By Pat Garofalo
In 2009, 1,470 households reported income of more than $1 million but paid no federal income tax on it, through their use of various tax loopholes and shelters. Tax rates for millionaires have fallen by 25 percent since the mid-’90s, while one quarter of millionaires currently pay lower tax rates than the average middle-class household.
Numbers like these are the driving force behind the Buffett rule, the administration’s proposal aimed at ensuring that millionaires can’t pay lower tax rates than middle-class families. To add to the pile of evidence that such a rule is necessary, Bloomberg News ran a segment today on billionaires who manipulate the tax code to lower their tax rate all the way down to one percent:
Warren Buffett became the de facto face of the effort to increase taxes for the nation’s wealthiest when he proclaimed his secretary had a higher tax rate than he does, his being 17 percent. But the real figure for billionaires is often a lot smaller than that. Sometimes they even have a tax rate as low as 1 percent. That’s because they derive the bulk of their income from stock appreciation, and they use complicated strategies — some of them — to make sure those gains don’t get classified as taxable income.
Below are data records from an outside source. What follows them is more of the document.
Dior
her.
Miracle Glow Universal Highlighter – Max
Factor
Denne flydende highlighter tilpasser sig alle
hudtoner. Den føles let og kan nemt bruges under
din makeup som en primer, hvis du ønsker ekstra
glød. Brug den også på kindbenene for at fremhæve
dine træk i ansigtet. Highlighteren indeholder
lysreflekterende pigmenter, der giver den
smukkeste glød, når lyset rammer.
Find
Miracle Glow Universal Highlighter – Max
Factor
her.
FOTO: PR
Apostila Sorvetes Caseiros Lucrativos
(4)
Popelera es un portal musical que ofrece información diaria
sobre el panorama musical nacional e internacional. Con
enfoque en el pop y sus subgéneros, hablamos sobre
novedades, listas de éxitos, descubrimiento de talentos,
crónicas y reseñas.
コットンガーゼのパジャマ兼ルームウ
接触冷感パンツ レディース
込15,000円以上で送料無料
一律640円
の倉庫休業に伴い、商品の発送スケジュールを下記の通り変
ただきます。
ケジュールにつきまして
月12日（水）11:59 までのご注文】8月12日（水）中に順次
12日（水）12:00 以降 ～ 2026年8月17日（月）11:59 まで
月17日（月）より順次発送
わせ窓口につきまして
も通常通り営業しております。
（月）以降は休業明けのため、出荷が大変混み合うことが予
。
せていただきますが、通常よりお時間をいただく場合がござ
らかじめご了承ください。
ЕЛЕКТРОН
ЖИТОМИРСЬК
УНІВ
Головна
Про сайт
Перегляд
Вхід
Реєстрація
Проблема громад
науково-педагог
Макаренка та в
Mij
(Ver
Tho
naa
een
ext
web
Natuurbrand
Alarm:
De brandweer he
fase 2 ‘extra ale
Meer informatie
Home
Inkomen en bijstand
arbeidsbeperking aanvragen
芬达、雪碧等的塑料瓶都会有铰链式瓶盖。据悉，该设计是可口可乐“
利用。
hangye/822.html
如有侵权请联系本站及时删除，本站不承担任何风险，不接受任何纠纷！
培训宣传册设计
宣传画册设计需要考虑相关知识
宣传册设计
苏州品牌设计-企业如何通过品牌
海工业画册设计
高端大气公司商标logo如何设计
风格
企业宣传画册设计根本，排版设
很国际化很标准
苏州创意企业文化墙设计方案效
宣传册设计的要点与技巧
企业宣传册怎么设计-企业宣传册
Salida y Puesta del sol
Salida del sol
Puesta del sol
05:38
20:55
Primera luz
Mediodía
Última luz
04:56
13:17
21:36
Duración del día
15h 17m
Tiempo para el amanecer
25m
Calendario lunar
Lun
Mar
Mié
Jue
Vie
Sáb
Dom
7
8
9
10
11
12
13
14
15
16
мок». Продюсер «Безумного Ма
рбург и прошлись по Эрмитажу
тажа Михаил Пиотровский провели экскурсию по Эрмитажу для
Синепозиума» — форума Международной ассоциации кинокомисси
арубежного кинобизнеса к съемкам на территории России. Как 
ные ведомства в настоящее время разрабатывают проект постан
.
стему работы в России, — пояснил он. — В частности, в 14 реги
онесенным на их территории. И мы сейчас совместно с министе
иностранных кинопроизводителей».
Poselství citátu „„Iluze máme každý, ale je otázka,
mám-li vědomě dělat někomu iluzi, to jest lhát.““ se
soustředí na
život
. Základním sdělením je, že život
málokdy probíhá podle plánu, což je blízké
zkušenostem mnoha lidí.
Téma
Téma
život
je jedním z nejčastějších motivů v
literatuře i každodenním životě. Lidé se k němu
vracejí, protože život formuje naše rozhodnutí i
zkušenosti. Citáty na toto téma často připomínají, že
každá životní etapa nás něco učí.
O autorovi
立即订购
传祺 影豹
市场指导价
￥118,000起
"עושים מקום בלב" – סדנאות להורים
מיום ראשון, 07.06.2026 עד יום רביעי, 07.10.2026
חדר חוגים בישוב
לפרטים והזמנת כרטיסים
Basically what they do is enter into transactions known as “variable pre-paid forward contracts” and it can enable them to defer paying capital gains tax until a later date…Much of the wealth never converts into income on a tax return.Watch it:
The tax code is full of provisions that help the very wealthy, like the pernicious carried interest loophole or the preferential treatment of investment income. And the end result is a tax code that advantages the 1 percent over the 99 percent.